Durante o mês de Agosto daquele ano efectuou observações na Baía de Cascais e em Sesimbra, tendo em ambos os casos realizado sondagens e largado o arrasto. De Novembro a Maio do ano seguinte o navio esteve em fabricos, reatando as observações oceanográficas na área do Cabo Espichel, Sesimbra e Baía de Cascais de Junho a Agosto de 1900. De salientar que foi ainda a bordo do iate “Amélia III” que, em 2 de Junho de 1900, foi pela primeira vez testado o prumo de Lord Kelvin, em 20 braças ao largo do Cabo Espichel. Também sondagens e pescas de arrasto foram efectuadas em Junho de 1901 na Costa da Galé.

Para além das campanhas oceanográficas, este iate foi bastante utilizado pela Família Real, nomeadamente em passeios, acontecimentos sociais e protocolares como as inaugurações do Sanatório do Outão (06JUL1900) e da estátua do Infante D. Henrique no Porto (21OUT), e a recepção ao Príncipe do Mónaco (FEV1901). Em 18 de Junho de 1901 o navio zarpou rumo ao Funchal, no âmbito de uma visita da Família Real aos arquipélagos da Madeira e dos Açores que durou praticamente dois meses. Levando a bordo diversas individualidades escalou Porto Santo, Funchal, Vila do Porto , Horta, Santa Cruz da Graciosa, Praia da Vitória, Angra e Ponta Delgada.

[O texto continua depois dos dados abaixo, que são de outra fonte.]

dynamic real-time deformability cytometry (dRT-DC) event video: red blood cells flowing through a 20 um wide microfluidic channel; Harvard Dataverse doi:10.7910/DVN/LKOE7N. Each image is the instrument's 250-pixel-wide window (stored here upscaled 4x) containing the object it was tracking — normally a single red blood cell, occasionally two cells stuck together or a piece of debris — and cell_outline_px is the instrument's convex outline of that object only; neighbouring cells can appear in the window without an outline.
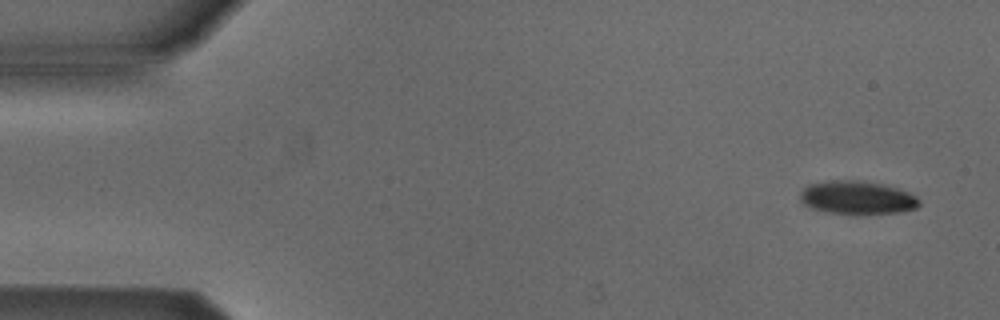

Contando com a presença a bordo do Rei D. Carlos, o “Amélia III” participou nas manobras navais realizadas em 22 de Agosto de 1901, que incluíram exercícios de desembarque e simulação de ataque dos torpedeiros à esquadra. Na ocasião, em Lagos, entrou em contacto com a esquadra inglesa do Mediterrâneo e com a do Canal, tendo o encontro proporcionado uma confraternização entre aliados que incluiu a celebração de uma missa campal na qual, além das guarnições dos navios portugueses, participaram os católicos que integravam a esquadra inglesa, calculados em cerca de oitocentos homens.

Entretanto, à semelhança do que se verificara em relação aos anteriores iates, também este foi substituído. Em Novembro de 1901, atracava em Lisboa o iate “Ranshee” e a 6 de Novembro o “Amélia III” era abatido ao efectivo.

Fonte: Revista da Armada, n.º 454, Julho 2011.